In her 1980 essay ‘Compulsory Heterosexuality and Lesbian Existence’, the American essayist and poet Adrienne Rich explored how heterosexuality is assumed and enforced by a heteronormative society, which results in women feeling obligated to adhere to heterosexual ‘norms’ (regardless of their actual preferences) to avoid appearing deviant or abhorrent. Both Rosie Haward and Rebecca Jagoe cite the scholar Sara Ahmed’s book Queer Phenomenology: Orientations, Objects, Others (2006) in their contributions to the magazine, with Jagoe quoting from this particular passage by Ahmed: “Compulsory heterosexuality shapes what bodies can do. Bodies take the shape of norms that are repeated over time and with force … Compulsory heterosexuality diminishes the very capacity of bodies to reach what is off the straight line … The queer child can only, in this wish for the straight line, be read as the source of injury: a sign of the failure to repay the debt of life by becoming straight.”
The body, as the essay about artist Jo Spence points out, is a site of political conflict. How can a body be a site of political conflict?

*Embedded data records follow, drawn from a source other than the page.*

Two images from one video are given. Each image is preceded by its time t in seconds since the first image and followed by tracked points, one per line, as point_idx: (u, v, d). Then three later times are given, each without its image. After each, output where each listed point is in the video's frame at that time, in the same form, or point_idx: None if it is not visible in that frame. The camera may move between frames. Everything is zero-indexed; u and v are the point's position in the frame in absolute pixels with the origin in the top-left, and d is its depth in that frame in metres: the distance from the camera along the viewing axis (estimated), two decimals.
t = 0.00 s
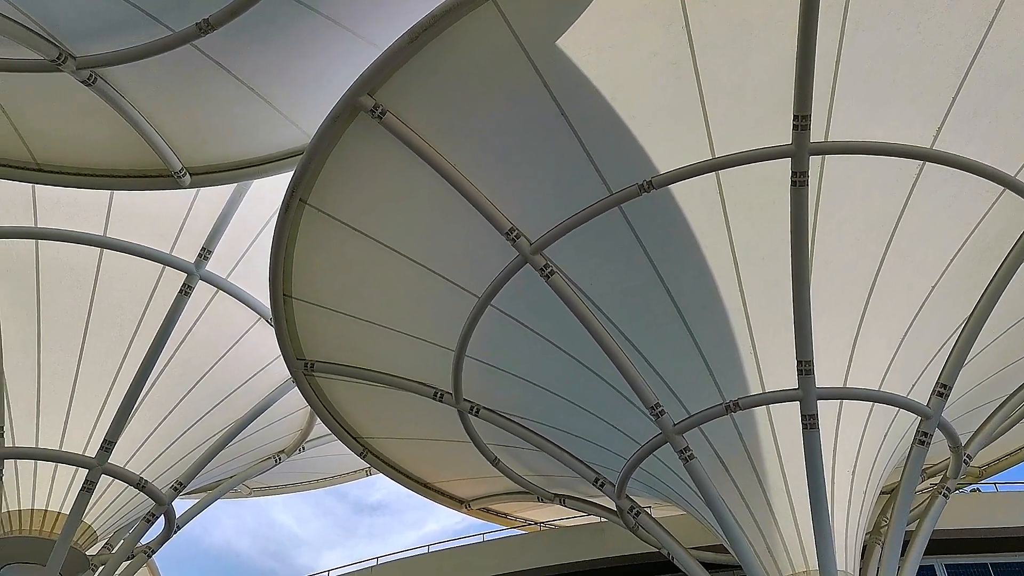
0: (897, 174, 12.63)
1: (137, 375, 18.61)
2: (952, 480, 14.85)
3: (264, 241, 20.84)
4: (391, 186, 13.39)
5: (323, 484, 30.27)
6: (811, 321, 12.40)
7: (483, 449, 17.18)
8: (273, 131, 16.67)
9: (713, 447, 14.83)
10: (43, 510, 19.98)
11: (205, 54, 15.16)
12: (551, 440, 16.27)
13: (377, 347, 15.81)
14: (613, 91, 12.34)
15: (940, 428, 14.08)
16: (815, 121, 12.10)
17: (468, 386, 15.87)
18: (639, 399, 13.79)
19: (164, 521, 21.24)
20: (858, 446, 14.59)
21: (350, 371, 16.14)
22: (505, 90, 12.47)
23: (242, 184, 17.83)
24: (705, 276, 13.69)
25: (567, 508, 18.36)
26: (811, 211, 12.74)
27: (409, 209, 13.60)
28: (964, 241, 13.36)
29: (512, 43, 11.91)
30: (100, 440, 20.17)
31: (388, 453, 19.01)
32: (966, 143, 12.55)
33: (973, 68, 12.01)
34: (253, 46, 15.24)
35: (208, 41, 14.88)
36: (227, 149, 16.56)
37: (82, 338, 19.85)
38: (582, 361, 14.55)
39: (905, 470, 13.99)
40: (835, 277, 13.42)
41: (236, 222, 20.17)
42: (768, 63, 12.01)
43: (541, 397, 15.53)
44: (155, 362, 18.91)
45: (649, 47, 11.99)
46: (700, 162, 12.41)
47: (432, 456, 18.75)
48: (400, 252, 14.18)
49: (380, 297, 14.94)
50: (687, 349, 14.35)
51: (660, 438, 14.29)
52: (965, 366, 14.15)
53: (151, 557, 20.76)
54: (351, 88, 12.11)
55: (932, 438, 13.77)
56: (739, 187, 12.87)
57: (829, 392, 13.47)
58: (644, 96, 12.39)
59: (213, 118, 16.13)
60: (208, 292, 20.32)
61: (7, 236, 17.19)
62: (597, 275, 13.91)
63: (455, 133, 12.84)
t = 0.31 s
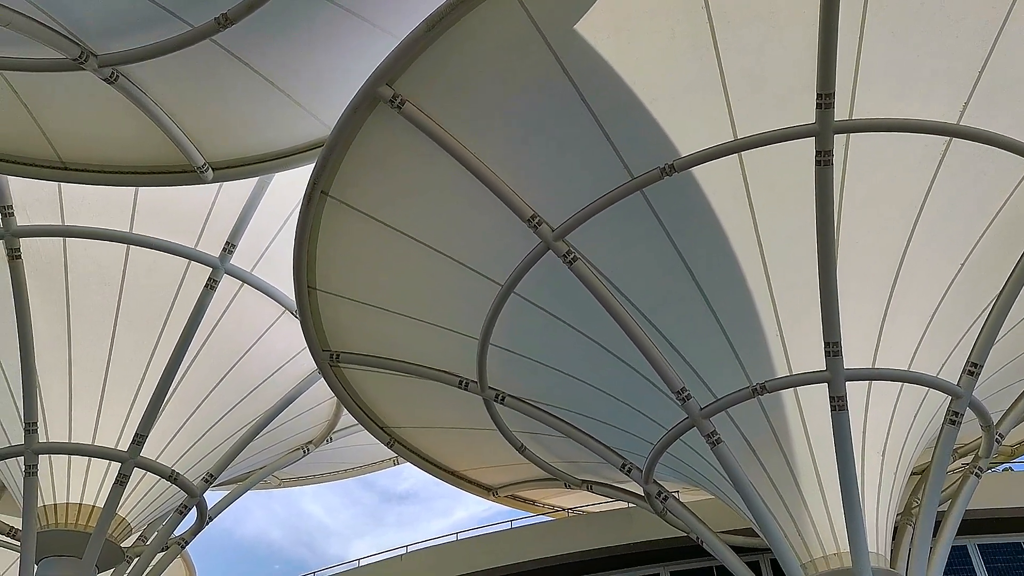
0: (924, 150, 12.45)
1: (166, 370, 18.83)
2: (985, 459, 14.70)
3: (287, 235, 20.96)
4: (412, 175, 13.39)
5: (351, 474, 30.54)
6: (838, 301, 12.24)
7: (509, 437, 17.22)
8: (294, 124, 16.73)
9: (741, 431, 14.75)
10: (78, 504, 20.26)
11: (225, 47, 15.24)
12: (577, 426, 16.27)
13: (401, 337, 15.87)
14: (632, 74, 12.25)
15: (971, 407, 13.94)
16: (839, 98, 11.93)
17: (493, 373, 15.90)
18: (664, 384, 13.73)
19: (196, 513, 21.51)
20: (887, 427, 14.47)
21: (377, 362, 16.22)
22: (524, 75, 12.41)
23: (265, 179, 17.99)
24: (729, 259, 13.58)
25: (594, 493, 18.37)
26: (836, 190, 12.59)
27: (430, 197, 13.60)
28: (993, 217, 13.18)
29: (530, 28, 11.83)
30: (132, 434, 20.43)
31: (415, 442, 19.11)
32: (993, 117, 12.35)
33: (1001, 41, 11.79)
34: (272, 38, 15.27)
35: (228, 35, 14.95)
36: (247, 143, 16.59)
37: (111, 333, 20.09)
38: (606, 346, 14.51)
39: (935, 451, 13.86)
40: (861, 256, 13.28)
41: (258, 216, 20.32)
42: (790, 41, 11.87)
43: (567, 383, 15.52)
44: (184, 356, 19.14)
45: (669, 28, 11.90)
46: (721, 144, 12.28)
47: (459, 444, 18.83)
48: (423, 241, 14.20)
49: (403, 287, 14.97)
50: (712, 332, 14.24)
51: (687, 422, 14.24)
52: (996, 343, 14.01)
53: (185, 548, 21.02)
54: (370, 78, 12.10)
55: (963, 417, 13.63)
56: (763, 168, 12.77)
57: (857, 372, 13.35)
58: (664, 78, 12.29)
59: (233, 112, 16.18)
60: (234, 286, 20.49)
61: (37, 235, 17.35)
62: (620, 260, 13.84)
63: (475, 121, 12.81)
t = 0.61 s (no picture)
0: (950, 132, 12.28)
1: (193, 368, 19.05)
2: (1016, 443, 14.60)
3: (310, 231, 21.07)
4: (432, 168, 13.40)
5: (378, 466, 30.76)
6: (864, 286, 12.11)
7: (534, 427, 17.26)
8: (314, 118, 16.79)
9: (767, 418, 14.67)
10: (111, 499, 20.58)
11: (243, 45, 15.32)
12: (602, 416, 16.26)
13: (425, 329, 15.93)
14: (651, 61, 12.17)
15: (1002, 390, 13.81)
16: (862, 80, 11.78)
17: (517, 364, 15.93)
18: (689, 372, 13.69)
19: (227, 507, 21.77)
20: (916, 412, 14.34)
21: (401, 355, 16.31)
22: (542, 65, 12.36)
23: (287, 176, 18.13)
24: (753, 245, 13.49)
25: (620, 483, 18.37)
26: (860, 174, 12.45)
27: (451, 190, 13.60)
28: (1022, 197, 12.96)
29: (547, 17, 11.78)
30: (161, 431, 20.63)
31: (440, 434, 19.20)
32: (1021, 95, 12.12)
33: None
34: (290, 33, 15.31)
35: (246, 32, 15.03)
36: (267, 139, 16.68)
37: (139, 330, 20.34)
38: (629, 335, 14.48)
39: (965, 435, 13.72)
40: (887, 240, 13.13)
41: (281, 213, 20.46)
42: (812, 24, 11.72)
43: (591, 373, 15.51)
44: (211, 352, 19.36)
45: (687, 14, 11.79)
46: (743, 130, 12.17)
47: (484, 435, 18.90)
48: (445, 234, 14.22)
49: (426, 279, 15.02)
50: (737, 320, 14.14)
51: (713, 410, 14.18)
52: None
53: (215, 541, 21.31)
54: (389, 72, 12.11)
55: (993, 401, 13.49)
56: (785, 152, 12.65)
57: (884, 357, 13.22)
58: (684, 64, 12.21)
59: (253, 108, 16.28)
60: (258, 282, 20.66)
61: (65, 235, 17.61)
62: (642, 248, 13.79)
63: (494, 112, 12.79)
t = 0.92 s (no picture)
0: (979, 113, 12.06)
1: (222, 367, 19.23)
2: None
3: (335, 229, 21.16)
4: (454, 162, 13.41)
5: (406, 461, 30.94)
6: (893, 272, 11.95)
7: (561, 420, 17.26)
8: (336, 116, 16.84)
9: (796, 407, 14.56)
10: (146, 497, 20.87)
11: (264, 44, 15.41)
12: (629, 407, 16.23)
13: (451, 324, 15.98)
14: (672, 50, 12.07)
15: None
16: (888, 64, 11.62)
17: (543, 357, 15.94)
18: (716, 362, 13.61)
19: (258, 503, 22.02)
20: (948, 399, 14.16)
21: (428, 350, 16.38)
22: (563, 56, 12.31)
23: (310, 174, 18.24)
24: (779, 233, 13.36)
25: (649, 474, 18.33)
26: (887, 159, 12.30)
27: (474, 184, 13.61)
28: None
29: (567, 9, 11.72)
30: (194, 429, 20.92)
31: (467, 428, 19.28)
32: None
33: None
34: (310, 32, 15.38)
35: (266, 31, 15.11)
36: (290, 138, 16.80)
37: (169, 331, 20.59)
38: (655, 327, 14.42)
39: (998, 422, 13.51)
40: (916, 225, 12.95)
41: (305, 211, 20.59)
42: (835, 8, 11.56)
43: (617, 365, 15.48)
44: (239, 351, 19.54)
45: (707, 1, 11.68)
46: (767, 117, 12.04)
47: (511, 429, 18.95)
48: (468, 228, 14.24)
49: (451, 274, 15.05)
50: (765, 309, 14.03)
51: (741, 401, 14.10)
52: None
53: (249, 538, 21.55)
54: (409, 69, 12.13)
55: None
56: (811, 139, 12.52)
57: (915, 344, 13.06)
58: (705, 52, 12.10)
59: (276, 107, 16.38)
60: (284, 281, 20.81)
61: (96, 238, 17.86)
62: (667, 239, 13.72)
63: (515, 105, 12.77)
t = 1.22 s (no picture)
0: (1012, 95, 11.84)
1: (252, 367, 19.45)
2: None
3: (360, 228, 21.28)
4: (478, 159, 13.42)
5: (437, 457, 31.09)
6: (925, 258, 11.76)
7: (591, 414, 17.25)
8: (360, 116, 16.89)
9: (829, 396, 14.42)
10: (182, 497, 21.15)
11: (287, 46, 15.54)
12: (659, 400, 16.18)
13: (479, 320, 16.02)
14: (695, 40, 11.98)
15: None
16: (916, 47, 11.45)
17: (571, 351, 15.92)
18: (746, 353, 13.51)
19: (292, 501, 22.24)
20: (984, 386, 13.95)
21: (456, 347, 16.44)
22: (585, 49, 12.27)
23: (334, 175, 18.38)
24: (808, 222, 13.22)
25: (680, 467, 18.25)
26: (917, 145, 12.15)
27: (499, 180, 13.61)
28: None
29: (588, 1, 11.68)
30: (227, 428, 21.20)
31: (497, 424, 19.32)
32: None
33: None
34: (332, 32, 15.47)
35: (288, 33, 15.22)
36: (315, 139, 16.92)
37: (200, 332, 20.85)
38: (684, 318, 14.34)
39: None
40: (949, 209, 12.75)
41: (331, 211, 20.72)
42: None
43: (646, 358, 15.43)
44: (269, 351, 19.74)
45: None
46: (793, 105, 11.90)
47: (541, 424, 18.96)
48: (494, 224, 14.25)
49: (477, 271, 15.08)
50: (795, 299, 13.91)
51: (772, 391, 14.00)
52: None
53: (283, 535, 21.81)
54: (431, 66, 12.16)
55: None
56: (839, 125, 12.38)
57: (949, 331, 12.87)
58: (729, 41, 12.00)
59: (299, 108, 16.49)
60: (311, 280, 20.98)
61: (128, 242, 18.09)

In her essay on the work of Jo Spence, Frances Hatherley considered how the issue of class — stated by Spence to be one of her central concerns –had been systematically erased and written out of narratives from the discourse surrounding her practice. “Yet for Spence,” writes Hatherley, “the female body was always a site of political conflict, and always approached with an awareness of how bodies come to inhabit the intersecting oppressions experienced by women.” The essay goes on to explore more generally how the fat, female, working class body has been condemned by society: “the image of the working-class in British popular imagination is that of a demonised body, on which is written a brash, distasteful, lazy ignorance … women’s visible rejection of the discipline of bodily regulation is taken as evidence of a loss of control over the self and its physical boundaries. The fat, female, working class body is therefore doubly despised and ridiculed.” Spence’s work offered space for and reclaimed the bodies and identities treated as unsuitable for arts spaces, encouraging women to reject middle-class defined respectable feminine behaviours, and to rebel against the way their identities have been constructed for them.
In the midst of an upswing in mainstream feminist content, what motivates you keep publishing a feminist magazine? Obviously there are great reasons to keep going. But we wanted to ask you, what are yours?
Although the magazine is evidently influenced by feminism and queer theory, this perspective is used to question the negative effect of any rigid or stigmatising politics. I often find the magazine is pigeonholed as niche because it has a feminist core, rather than understood that feminism is part of a wider politics that underscores an engagement with a multitude of issues and topics. This feeds into the creation of Orlando as an expansive and fluid space in which individuals can express themselves without feeling pressured to conform to a homogenous style or mode of writing. Since publishing the first issue in 2014, I have found that the creative urgency of publishing an independent magazine that is empathetic, liberated, and critically engaged has only increased, amid the rising vicissitudes of violence, oppression, and inequality in society. It sits outside of the mainstream media, resists the tropes of fast journalism, or the potential alienation caused by stuffy academic journals, and has no corporate stakeholders and is free from commercial interest. These choices are all feminist.